Importantly, it's a tool, potentially, in this mission of a provably safe AI. For the rest of this talk, I'm going to show you a little example of something that we've done using formal languages, and hopefully convince you of its use, but I only have two minutes left, so I'm going to be quick.
So imagine you bring a robot into your home, and you want to be able to advise and instruct it, and you hopefully want to be clear about what you want it to do. In a reinforcement learning setting, unfortunately, the way that you do that is typically using a reward function, which is really just a mapping from the state to some real number.
It's pretty impoverished. So what actually happens in practice, because it's really hard to do reward specification, is some poor graduate student writes a big, long Python program to generate the reward function. And of course the other challenge to RL in the real world is sample efficiency.
It's really hard, you need billions of interactions to ever learn anything. Some typical things that we might want to represent are preferences, norms and goals. Many of these things are temporally extended and they are often conflicting and they need to be interpreted in different ways. Make sure the bath temperature is between 38 and 43 Celsius immediately before letting someone enter the bathtub.
Do not vacuum while someone in the house is sleeping. Always serve the person who has been waiting the longest. When assisting someone from a car to the sidewalk, please always open the car door closest to the person, help the person to stand up, move them beyond the car door, close the car door, and walk them to the sidewalk.
This is important because it's an instruction; it needs to be completed in its entirety.
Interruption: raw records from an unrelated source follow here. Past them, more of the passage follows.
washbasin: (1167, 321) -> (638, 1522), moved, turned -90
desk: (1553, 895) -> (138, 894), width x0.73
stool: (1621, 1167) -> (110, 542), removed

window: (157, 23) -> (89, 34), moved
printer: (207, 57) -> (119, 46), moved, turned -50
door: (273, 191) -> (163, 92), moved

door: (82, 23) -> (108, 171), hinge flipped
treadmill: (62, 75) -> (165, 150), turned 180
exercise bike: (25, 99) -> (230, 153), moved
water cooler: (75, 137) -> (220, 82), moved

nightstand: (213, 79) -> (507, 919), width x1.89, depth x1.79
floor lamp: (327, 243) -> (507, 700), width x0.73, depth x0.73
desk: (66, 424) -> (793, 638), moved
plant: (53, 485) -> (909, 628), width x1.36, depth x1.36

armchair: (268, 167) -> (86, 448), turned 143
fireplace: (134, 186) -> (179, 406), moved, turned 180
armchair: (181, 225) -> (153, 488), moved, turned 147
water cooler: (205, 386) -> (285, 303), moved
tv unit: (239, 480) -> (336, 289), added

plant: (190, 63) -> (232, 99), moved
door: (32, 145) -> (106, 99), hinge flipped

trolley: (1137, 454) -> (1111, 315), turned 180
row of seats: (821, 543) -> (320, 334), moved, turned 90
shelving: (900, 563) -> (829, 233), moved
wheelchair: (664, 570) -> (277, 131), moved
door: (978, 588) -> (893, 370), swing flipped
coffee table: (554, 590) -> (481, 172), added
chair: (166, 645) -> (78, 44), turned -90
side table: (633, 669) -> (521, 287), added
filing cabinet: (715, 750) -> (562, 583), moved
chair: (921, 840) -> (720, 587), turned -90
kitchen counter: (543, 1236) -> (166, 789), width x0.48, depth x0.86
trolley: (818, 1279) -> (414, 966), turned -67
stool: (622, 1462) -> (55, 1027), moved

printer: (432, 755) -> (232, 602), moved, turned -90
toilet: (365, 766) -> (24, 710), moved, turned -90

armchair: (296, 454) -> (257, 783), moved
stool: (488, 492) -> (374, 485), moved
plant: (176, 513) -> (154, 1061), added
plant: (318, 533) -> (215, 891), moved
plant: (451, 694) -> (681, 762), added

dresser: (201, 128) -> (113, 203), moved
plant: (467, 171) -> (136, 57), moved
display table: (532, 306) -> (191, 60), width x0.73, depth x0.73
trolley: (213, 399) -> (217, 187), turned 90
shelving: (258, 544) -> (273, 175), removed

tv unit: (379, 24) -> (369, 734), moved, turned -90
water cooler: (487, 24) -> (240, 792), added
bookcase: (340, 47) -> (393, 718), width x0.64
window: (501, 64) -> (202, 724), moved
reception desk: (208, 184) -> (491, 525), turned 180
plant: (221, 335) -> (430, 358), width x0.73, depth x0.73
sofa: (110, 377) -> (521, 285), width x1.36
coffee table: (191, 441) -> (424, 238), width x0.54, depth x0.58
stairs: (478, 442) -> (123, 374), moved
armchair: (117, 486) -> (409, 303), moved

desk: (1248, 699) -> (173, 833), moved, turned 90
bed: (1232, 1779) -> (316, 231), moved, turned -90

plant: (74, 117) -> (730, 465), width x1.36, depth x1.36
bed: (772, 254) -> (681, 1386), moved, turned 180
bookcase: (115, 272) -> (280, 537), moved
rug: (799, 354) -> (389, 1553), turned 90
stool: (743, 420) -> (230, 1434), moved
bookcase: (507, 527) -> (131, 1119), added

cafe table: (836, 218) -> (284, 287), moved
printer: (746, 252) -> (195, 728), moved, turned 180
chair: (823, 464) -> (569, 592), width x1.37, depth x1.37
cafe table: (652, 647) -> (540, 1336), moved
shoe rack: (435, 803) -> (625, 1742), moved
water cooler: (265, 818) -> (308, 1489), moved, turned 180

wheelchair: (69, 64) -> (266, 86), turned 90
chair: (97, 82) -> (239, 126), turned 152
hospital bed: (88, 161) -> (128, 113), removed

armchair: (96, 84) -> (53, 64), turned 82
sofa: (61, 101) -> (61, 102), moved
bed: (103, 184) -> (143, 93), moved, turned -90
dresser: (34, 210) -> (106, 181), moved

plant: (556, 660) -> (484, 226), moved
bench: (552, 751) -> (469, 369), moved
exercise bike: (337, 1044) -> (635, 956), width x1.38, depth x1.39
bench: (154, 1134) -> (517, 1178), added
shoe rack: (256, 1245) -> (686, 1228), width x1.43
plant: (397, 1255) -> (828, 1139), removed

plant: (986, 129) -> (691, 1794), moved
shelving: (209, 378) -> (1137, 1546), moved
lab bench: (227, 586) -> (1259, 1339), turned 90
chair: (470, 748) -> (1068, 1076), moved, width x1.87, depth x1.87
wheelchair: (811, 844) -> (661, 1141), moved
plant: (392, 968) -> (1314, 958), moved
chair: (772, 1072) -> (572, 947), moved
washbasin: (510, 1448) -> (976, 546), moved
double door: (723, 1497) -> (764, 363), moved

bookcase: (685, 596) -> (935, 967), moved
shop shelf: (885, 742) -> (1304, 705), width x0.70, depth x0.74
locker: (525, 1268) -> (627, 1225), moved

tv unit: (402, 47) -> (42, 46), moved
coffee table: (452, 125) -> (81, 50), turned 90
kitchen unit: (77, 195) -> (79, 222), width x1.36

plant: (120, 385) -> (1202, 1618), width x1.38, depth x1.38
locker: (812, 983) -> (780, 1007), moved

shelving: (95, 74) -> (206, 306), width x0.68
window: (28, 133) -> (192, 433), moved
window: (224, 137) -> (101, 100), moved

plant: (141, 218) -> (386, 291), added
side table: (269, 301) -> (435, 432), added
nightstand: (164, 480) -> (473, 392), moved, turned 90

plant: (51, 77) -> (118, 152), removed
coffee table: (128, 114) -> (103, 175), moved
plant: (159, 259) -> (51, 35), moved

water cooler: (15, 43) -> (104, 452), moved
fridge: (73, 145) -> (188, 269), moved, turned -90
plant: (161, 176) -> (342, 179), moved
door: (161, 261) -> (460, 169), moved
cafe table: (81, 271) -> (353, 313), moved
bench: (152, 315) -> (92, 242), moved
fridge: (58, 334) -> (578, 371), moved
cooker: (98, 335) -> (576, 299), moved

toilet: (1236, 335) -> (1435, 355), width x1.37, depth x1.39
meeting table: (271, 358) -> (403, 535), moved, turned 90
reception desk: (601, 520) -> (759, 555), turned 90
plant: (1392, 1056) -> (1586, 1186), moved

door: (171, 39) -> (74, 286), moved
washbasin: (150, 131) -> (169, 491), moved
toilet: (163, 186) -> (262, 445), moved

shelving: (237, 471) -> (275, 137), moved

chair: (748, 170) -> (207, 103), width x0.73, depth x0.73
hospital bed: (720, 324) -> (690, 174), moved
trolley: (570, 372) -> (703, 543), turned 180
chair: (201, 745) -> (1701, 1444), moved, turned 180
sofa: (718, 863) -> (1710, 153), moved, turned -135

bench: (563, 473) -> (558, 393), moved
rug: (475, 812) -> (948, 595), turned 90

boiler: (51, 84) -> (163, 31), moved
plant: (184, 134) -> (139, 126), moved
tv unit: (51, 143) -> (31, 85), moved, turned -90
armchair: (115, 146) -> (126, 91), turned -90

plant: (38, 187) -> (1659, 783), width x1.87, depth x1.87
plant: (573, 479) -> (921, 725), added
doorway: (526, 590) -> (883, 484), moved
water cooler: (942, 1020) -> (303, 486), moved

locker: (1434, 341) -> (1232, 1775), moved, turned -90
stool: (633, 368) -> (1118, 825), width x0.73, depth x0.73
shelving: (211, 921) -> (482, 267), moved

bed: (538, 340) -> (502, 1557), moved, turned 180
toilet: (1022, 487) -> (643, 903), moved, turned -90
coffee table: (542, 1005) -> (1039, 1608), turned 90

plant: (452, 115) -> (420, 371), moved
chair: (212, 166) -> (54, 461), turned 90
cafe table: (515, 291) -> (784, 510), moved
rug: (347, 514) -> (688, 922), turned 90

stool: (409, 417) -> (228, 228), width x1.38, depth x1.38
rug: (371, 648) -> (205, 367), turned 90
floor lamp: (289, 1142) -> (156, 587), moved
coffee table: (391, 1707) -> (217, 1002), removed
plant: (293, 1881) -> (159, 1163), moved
If you do half of the instructions, you shouldn't get half of the rewards. You don't want to leave somebody catastrophically in the middle of the road. Very important. So how do we communicate these things to our RL agent?
Using formal language, not surprisingly. And in particular, I want to advocate for linear temporal logic, which, for those of you who know it, is a propositional, modal logic that has temporal modalities like next, always, until, and eventually. It allows you to put constraints on the evolution of a trajectory.
For any token or trace, you can put constraints on that trace to control the evolution, or to check that the evolution has a particular property associated with it. Importantly, it can be translated into automata. And that is what we're going to do: we're going to represent these things using automata.
And we're going to do that by exploiting Chomsky's Hierarchy. The beautiful thing about formal languages, is that they can be captured by representing automata, from finite-state machines all the way up to Turing machines, which is a really beautiful property.
So we've done some work in reinforcement learning where we've used this “automata as a normal form” representation and use counterfactual reasoning to do really great work. In particular, we've done this thing called reward machines where we've represented the program as an automaton, our reward function is an automaton.
And we've done really great work where we've gotten great results, great sample efficiency and the secret sauce was that we were able to exploit function structure.